Getting a burn is easy for isos but not so obvious for compounds like squats because, depending on your level of cardio fitness, you might start to feel your lungs burning before your quads, hams and glutes! I have experimented with one set, two sets and 3 sets during 15s while on an abbreviated program. For me, two sets is the sweet spot for where I am right now. Sometimes I do 15 reps for the first set and then a following set with 10 reps. That might be the case for the second week of 15s. I'm trying to avoid failure on the second set but, due to some fatigue build up from the first set, I still get a really good burn without hammering my CNS too hard so early in the cycle.

You might find that one set during 15s is fine but if you are finding them to be really easy, I would suggest that, at least during the first week of 15s when the load is relatively light, you pump out a few more reps to really go for that burn. I used to do 20+ reps for my first few workouts.
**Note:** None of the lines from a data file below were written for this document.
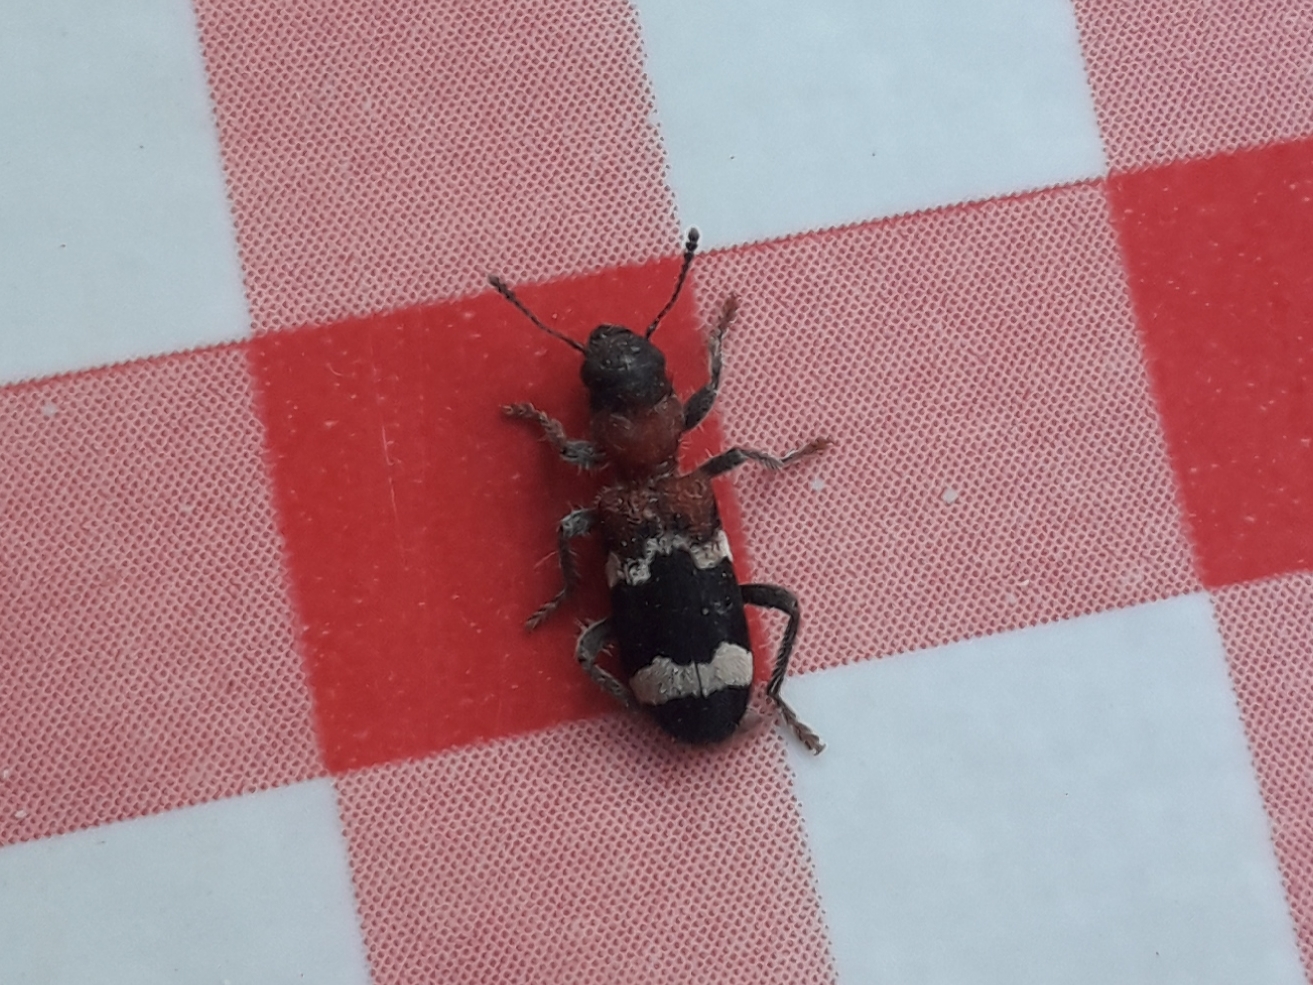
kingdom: Animalia
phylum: Arthropoda
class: Insecta
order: Coleoptera
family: Cleridae
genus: Thanasimus
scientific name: Thanasimus formicarius
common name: Ant beetle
One other thing to check if the first week of 15s feel really light is that you are not starting with a weight that is too sub-max. Aim to start with around 75% of your 15RM. That coupled with SD should make for a reasonably demanding first workout.
 
Q: How many telephone poles does it take to reach the moon?

A: One, if it's long enough.

Q: Is one set of squats enough during the 15s?

A: Yes, if you're using the right amount of weight to meet your level of conditioning.

However, I tend to concur with Lol when it comes to squats. Especially during the 15s, an extra set can be a great help (even if it is not great fun...).